TASK TO CARRY OUT: Return the data below exactly as given, except for the images.

DATASET EXCERPTS Block Start

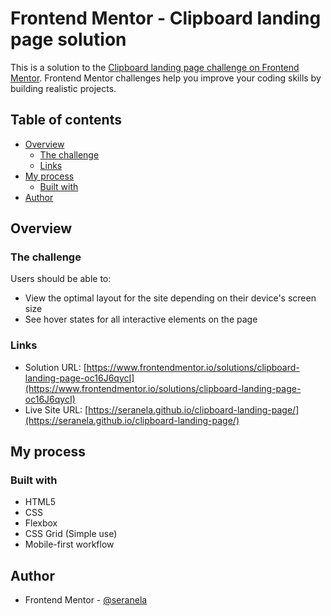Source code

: # Frontend Mentor - Clipboard landing page solution

This is a solution to the [Clipboard landing page challenge on Frontend Mentor](https://www.frontendmentor.io/challenges/clipboard-landing-page-5cc9bccd6c4c91111378ecb9). Frontend Mentor challenges help you improve your coding skills by building realistic projects. 

## Table of contents

- [Overview](#overview)
  - [The challenge](#the-challenge)
  - [Links](#links)
- [My process](#my-process)
  - [Built with](#built-with)
- [Author](#author)

## Overview

### The challenge

Users should be able to:

- View the optimal layout for the site depending on their device's screen size
- See hover states for all interactive elements on the page

### Links

- Solution URL: [https://www.frontendmentor.io/solutions/clipboard-landing-page-oc16J6qycI](https://www.frontendmentor.io/solutions/clipboard-landing-page-oc16J6qycI)
- Live Site URL: [https://seranela.github.io/clipboard-landing-page/](https://seranela.github.io/clipboard-landing-page/)

## My process

### Built with

- HTML5
- CSS
- Flexbox
- CSS Grid (Simple use)
- Mobile-first workflow

## Author

- Frontend Mentor - [@seranela](https://www.frontendmentor.io/profile/seranela)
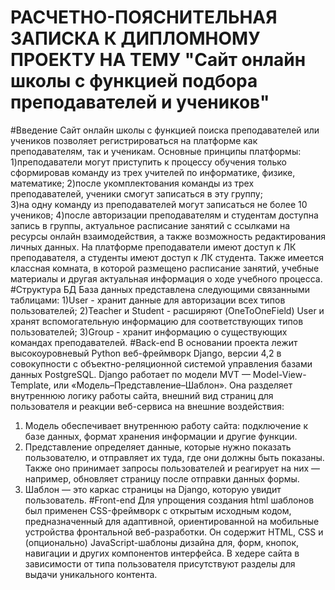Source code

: РАСЧЕТНО-ПОЯСНИТЕЛЬНАЯ ЗАПИСКА К ДИПЛОМНОМУ ПРОЕКТУ НА ТЕМУ "Сайт онлайн школы с функцией подбора преподавателей и учеников"
=============
#Введение
   Сайт онлайн школы с функцией поиска преподавателей или учеников позволяет регистрироваться на платформе как преподавателям, так и ученикам. Основные принципы платформы:
1)преподаватели могут приступить к процессу обучения только сформировав команду из трех учителей по информатике, физике, математике;
2)после укомплектования команды из трех преподавателей, ученики смогут записаться в эту группу;  
3)на одну команду из преподавателей могут записаться не более 10 учеников;
4)после авторизации преподавателям и студентам доступна запись в группы, актуальное расписание занятий с ссылками на ресурсы онлайн взаимодействия, а также возможность редактирования личных данных.
На платформе преподаватели имеют доступ к ЛК преподавателя, а студенты имеют доступ к ЛК студента. Также имеется классная комната, в которой размещено расписание занятий, учебные материалы и другая актуальная информация о ходе учебного процесса.
#Структура БД
	База данных представлена следующими связанными таблицами:
1)User - хранит данные для авторизации всех типов пользователей;
2)Teacher и Student - расширяют (OneToOneField) User и хранят вспомогательную информацию для соответствующих типов пользователей;
3)Group - хранит информацию о существующих командах преподавателей.
#Back-end
	В основании проекта лежит высокоуровневый Python веб-фреймворк Django, версии 4,2 в совокупности с объектно-реляционной системой управления базами данных PostgreSQL.
	Django работает по модели MVT — Model-View-Template, или «Модель–Представление–Шаблон». Она разделяет внутреннюю логику работы сайта, внешний вид страниц для пользователя и реакции веб-сервиса на внешние воздействия:
1) Модель обеспечивает внутреннюю работу сайта: подключение к базе данных, формат хранения информации и другие функции.
2) Представление определяет данные, которые нужно показать пользователю, и отправляет их туда, где они должны быть показаны. Также оно принимает запросы пользователей и реагирует на них — например, обновляет страницу после отправки данных формы.
3) Шаблон — это каркас страницы на Django, которую увидит пользователь.
#Front-end
	Для упрощения создания html шаблонов был применен CSS-фреймворк с открытым исходным кодом, предназначенный для адаптивной, ориентированной на мобильные устройства фронтальной веб-разработки. Он содержит HTML, CSS и (опционально) JavaScript-шаблоны дизайна для, форм, кнопок, навигации и других компонентов интерфейса.
	В хедере сайта в зависимости от типа пользователя присутствуют разделы для выдачи уникального контента.
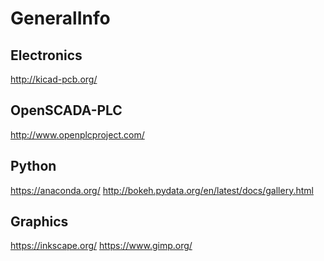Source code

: # GeneralInfo


Electronics
--------------------
http://kicad-pcb.org/


OpenSCADA-PLC
---------------
http://www.openplcproject.com/

Python
----------------
https://anaconda.org/
http://bokeh.pydata.org/en/latest/docs/gallery.html



Graphics
----------------
https://inkscape.org/
https://www.gimp.org/
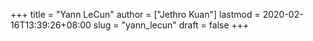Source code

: +++
title = "Yann LeCun"
author = ["Jethro Kuan"]
lastmod = 2020-02-16T13:39:26+08:00
slug = "yann_lecun"
draft = false
+++
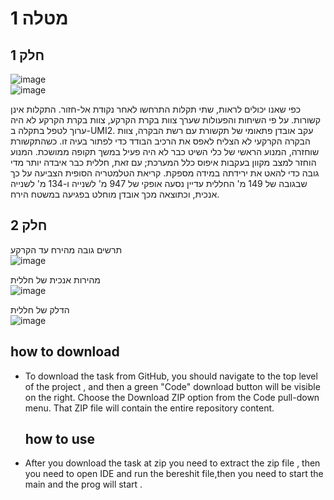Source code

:   # מטלה 1 
 ## חלק 1
 

![image](https://user-images.githubusercontent.com/92544909/227913340-5911f065-c66b-4139-b4aa-13b67678f620.png) <br />
![image](https://user-images.githubusercontent.com/92544909/227913590-bf89cfe2-f7d9-48b5-92d0-10ebf90e8100.png) <br />

כפי שאנו יכולים לראות, שתי תקלות התרחשו לאחר נקודת אל-חזור. התקלות אינן קשורות. על פי השיחות והפעולות שערך צוות בקרת הקרקע, צוות בקרת הקרקע לא היה ערוך לטפל בתקלה ב-UMI2. עקב אובדן פתאומי של תקשורת עם רשת הבקרה, צוות הבקרה הקרקעי לא הצליח לאפס את הרכיב הבודד כדי לפתור בעיה זו. כשהתקשורת שוחזרה, המנוע הראשי של כלי השיט כבר לא היה פעיל במשך תקופה ממושכת. המנוע הוחזר למצב מקוון בעקבות איפוס כלל המערכת; עם זאת, חללית כבר איבדה יותר מדי גובה כדי להאט את ירידתה במידה מספקת. קריאת הטלמטריה הסופית הצביעה על כך שבגובה של 149 מ' החללית עדיין נסעה אופקי של 947 מ' לשנייה ו-134 מ' לשנייה אנכית, וכתוצאה מכך אובדן מוחלט בפגיעה במשטח הירח.
## חלק 2 <br />
תרשים גובה מהירח עד הקרקע <br />
![image](https://user-images.githubusercontent.com/92544909/227918343-b75a8ebf-9b4f-45fa-8818-9f23069aa643.png) <br />

מהירות אנכית של חללית  <br />
![image](https://user-images.githubusercontent.com/74296478/227916800-b88e4ddd-9569-4118-97d0-dad82bd6744c.png)<br />

הדלק של חללית  <br />
![image](https://user-images.githubusercontent.com/92544909/227917694-55734556-4f2e-4614-badc-088b3cbb567a.png) <br />

  ## how to download  <br />
- To download the task from GitHub, you should navigate to the top level of the project , and then a green "Code" download button will be visible on the right.
   Choose the Download ZIP option from the Code pull-down menu. That ZIP file will contain the entire repository content.
  ## how to use  <br />
- After you download the task at zip you need to extract  the zip file , then you need 
  to open IDE and run the bereshit file,then you need to start the main and the prog will start . 


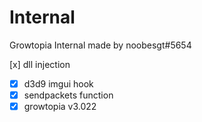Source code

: # Internal
Growtopia Internal made by noobesgt#5654

 [x] dll injection
- [x] d3d9 imgui hook
- [x] sendpackets function
- [x] growtopia v3.022
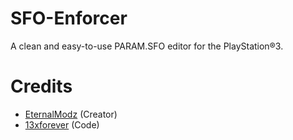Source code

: # SFO-Enforcer
A clean and easy-to-use PARAM.SFO editor for the PlayStation®3.

# Credits
- [EternalModz](https://github.com/EternalModz) (Creator)
- [13xforever](https://github.com/13xforever/param-sfo-editor) (Code)
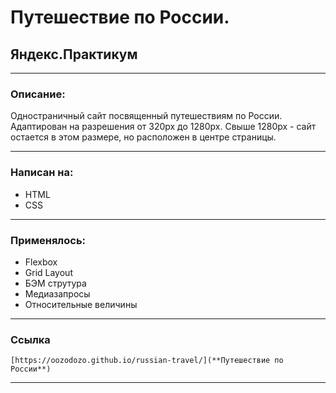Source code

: # Путешествие по России.

## Яндекс.Практикум
____

### Описание:
Одностраничный сайт посвященный путешествиям по России.
Адаптирован на разрешения от 320px до 1280px.
Свыше 1280px - сайт остается в этом размере, но расположен в центре страницы.
____

### Написан на:

* HTML
* CSS
____

### Применялось:

+ Flexbox
+ Grid Layout
+ БЭМ струтура
+ Медиазапросы
+ Относительные величины

____

### Ссылка
    [https://oozodozo.github.io/russian-travel/](**Путешествие по России**)
____

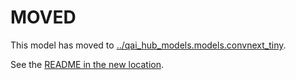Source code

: 
# MOVED
This model has moved to [../qai_hub_models.models.convnext_tiny](../convnext_tiny).

See the [README in the new location](../convnext_tiny/README.md).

DATASET EXCERPTS Block End

WRITTEN RESPONSE:
Source code

: # Frontend Mentor - Clipboard landing page solution

This is a solution to the [Clipboard landing page challenge on Frontend Mentor](https://www.frontendmentor.io/challenges/clipboard-landing-page-5cc9bccd6c4c91111378ecb9). Frontend Mentor challenges help you improve your coding skills by building realistic projects. 

## Table of contents

- [Overview](#overview)
  - [The challenge](#the-challenge)
  - [Links](#links)
- [My process](#my-process)
  - [Built with](#built-with)
- [Author](#author)

## Overview

### The challenge

Users should be able to:

- View the optimal layout for the site depending on their device's screen size
- See hover states for all interactive elements on the page

### Links

- Solution URL: [https://www.frontendmentor.io/solutions/clipboard-landing-page-oc16J6qycI](https://www.frontendmentor.io/solutions/clipboard-landing-page-oc16J6qycI)
- Live Site URL: [https://seranela.github.io/clipboard-landing-page/](https://seranela.github.io/clipboard-landing-page/)

## My process

### Built with

- HTML5
- CSS
- Flexbox
- CSS Grid (Simple use)
- Mobile-first workflow

## Author

- Frontend Mentor - [@seranela](https://www.frontendmentor.io/profile/seranela)
Source code

: РАСЧЕТНО-ПОЯСНИТЕЛЬНАЯ ЗАПИСКА К ДИПЛОМНОМУ ПРОЕКТУ НА ТЕМУ "Сайт онлайн школы с функцией подбора преподавателей и учеников"
=============
#Введение
   Сайт онлайн школы с функцией поиска преподавателей или учеников позволяет регистрироваться на платформе как преподавателям, так и ученикам. Основные принципы платформы:
1)преподаватели могут приступить к процессу обучения только сформировав команду из трех учителей по информатике, физике, математике;
2)после укомплектования команды из трех преподавателей, ученики смогут записаться в эту группу;  
3)на одну команду из преподавателей могут записаться не более 10 учеников;
4)после авторизации преподавателям и студентам доступна запись в группы, актуальное расписание занятий с ссылками на ресурсы онлайн взаимодействия, а также возможность редактирования личных данных.
На платформе преподаватели имеют доступ к ЛК преподавателя, а студенты имеют доступ к ЛК студента. Также имеется классная комната, в которой размещено расписание занятий, учебные материалы и другая актуальная информация о ходе учебного процесса.
#Структура БД
	База данных представлена следующими связанными таблицами:
1)User - хранит данные для авторизации всех типов пользователей;
2)Teacher и Student - расширяют (OneToOneField) User и хранят вспомогательную информацию для соответствующих типов пользователей;
3)Group - хранит информацию о существующих командах преподавателей.
#Back-end
	В основании проекта лежит высокоуровневый Python веб-фреймворк Django, версии 4,2 в совокупности с объектно-реляционной системой управления базами данных PostgreSQL.
	Django работает по модели MVT — Model-View-Template, или «Модель–Представление–Шаблон». Она разделяет внутреннюю логику работы сайта, внешний вид страниц для пользователя и реакции веб-сервиса на внешние воздействия:
1) Модель обеспечивает внутреннюю работу сайта: подключение к базе данных, формат хранения информации и другие функции.
2) Представление определяет данные, которые нужно показать пользователю, и отправляет их туда, где они должны быть показаны. Также оно принимает запросы пользователей и реагирует на них — например, обновляет страницу после отправки данных формы.
3) Шаблон — это каркас страницы на Django, которую увидит пользователь.
#Front-end
	Для упрощения создания html шаблонов был применен CSS-фреймворк с открытым исходным кодом, предназначенный для адаптивной, ориентированной на мобильные устройства фронтальной веб-разработки. Он содержит HTML, CSS и (опционально) JavaScript-шаблоны дизайна для, форм, кнопок, навигации и других компонентов интерфейса.
	В хедере сайта в зависимости от типа пользователя присутствуют разделы для выдачи уникального контента.
Source code

: # GeneralInfo


Electronics
--------------------
http://kicad-pcb.org/


OpenSCADA-PLC
---------------
http://www.openplcproject.com/

Python
----------------
https://anaconda.org/
http://bokeh.pydata.org/en/latest/docs/gallery.html



Graphics
----------------
https://inkscape.org/
https://www.gimp.org/
Source code

: +++
title = "Yann LeCun"
author = ["Jethro Kuan"]
lastmod = 2020-02-16T13:39:26+08:00
slug = "yann_lecun"
draft = false
+++
Source code

:   # מטלה 1 
 ## חלק 1
 

![image](https://user-images.githubusercontent.com/92544909/227913340-5911f065-c66b-4139-b4aa-13b67678f620.png) <br />
![image](https://user-images.githubusercontent.com/92544909/227913590-bf89cfe2-f7d9-48b5-92d0-10ebf90e8100.png) <br />

כפי שאנו יכולים לראות, שתי תקלות התרחשו לאחר נקודת אל-חזור. התקלות אינן קשורות. על פי השיחות והפעולות שערך צוות בקרת הקרקע, צוות בקרת הקרקע לא היה ערוך לטפל בתקלה ב-UMI2. עקב אובדן פתאומי של תקשורת עם רשת הבקרה, צוות הבקרה הקרקעי לא הצליח לאפס את הרכיב הבודד כדי לפתור בעיה זו. כשהתקשורת שוחזרה, המנוע הראשי של כלי השיט כבר לא היה פעיל במשך תקופה ממושכת. המנוע הוחזר למצב מקוון בעקבות איפוס כלל המערכת; עם זאת, חללית כבר איבדה יותר מדי גובה כדי להאט את ירידתה במידה מספקת. קריאת הטלמטריה הסופית הצביעה על כך שבגובה של 149 מ' החללית עדיין נסעה אופקי של 947 מ' לשנייה ו-134 מ' לשנייה אנכית, וכתוצאה מכך אובדן מוחלט בפגיעה במשטח הירח.
## חלק 2 <br />
תרשים גובה מהירח עד הקרקע <br />
![image](https://user-images.githubusercontent.com/92544909/227918343-b75a8ebf-9b4f-45fa-8818-9f23069aa643.png) <br />

מהירות אנכית של חללית  <br />
![image](https://user-images.githubusercontent.com/74296478/227916800-b88e4ddd-9569-4118-97d0-dad82bd6744c.png)<br />

הדלק של חללית  <br />
![image](https://user-images.githubusercontent.com/92544909/227917694-55734556-4f2e-4614-badc-088b3cbb567a.png) <br />

  ## how to download  <br />
- To download the task from GitHub, you should navigate to the top level of the project , and then a green "Code" download button will be visible on the right.
   Choose the Download ZIP option from the Code pull-down menu. That ZIP file will contain the entire repository content.
  ## how to use  <br />
- After you download the task at zip you need to extract  the zip file , then you need 
  to open IDE and run the bereshit file,then you need to start the main and the prog will start . 


Source code

: # Internal
Growtopia Internal made by noobesgt#5654

 [x] dll injection
- [x] d3d9 imgui hook
- [x] sendpackets function
- [x] growtopia v3.022
Source code

: # SFO-Enforcer
A clean and easy-to-use PARAM.SFO editor for the PlayStation®3.

# Credits
- [EternalModz](https://github.com/EternalModz) (Creator)
- [13xforever](https://github.com/13xforever/param-sfo-editor) (Code)
Source code

: # Путешествие по России.

## Яндекс.Практикум
____

### Описание:
Одностраничный сайт посвященный путешествиям по России.
Адаптирован на разрешения от 320px до 1280px.
Свыше 1280px - сайт остается в этом размере, но расположен в центре страницы.
____

### Написан на:

* HTML
* CSS
____

### Применялось:

+ Flexbox
+ Grid Layout
+ БЭМ струтура
+ Медиазапросы
+ Относительные величины

____

### Ссылка
    [https://oozodozo.github.io/russian-travel/](**Путешествие по России**)
____

Source code

: 
# MOVED
This model has moved to [../qai_hub_models.models.convnext_tiny](../convnext_tiny).

See the [README in the new location](../convnext_tiny/README.md).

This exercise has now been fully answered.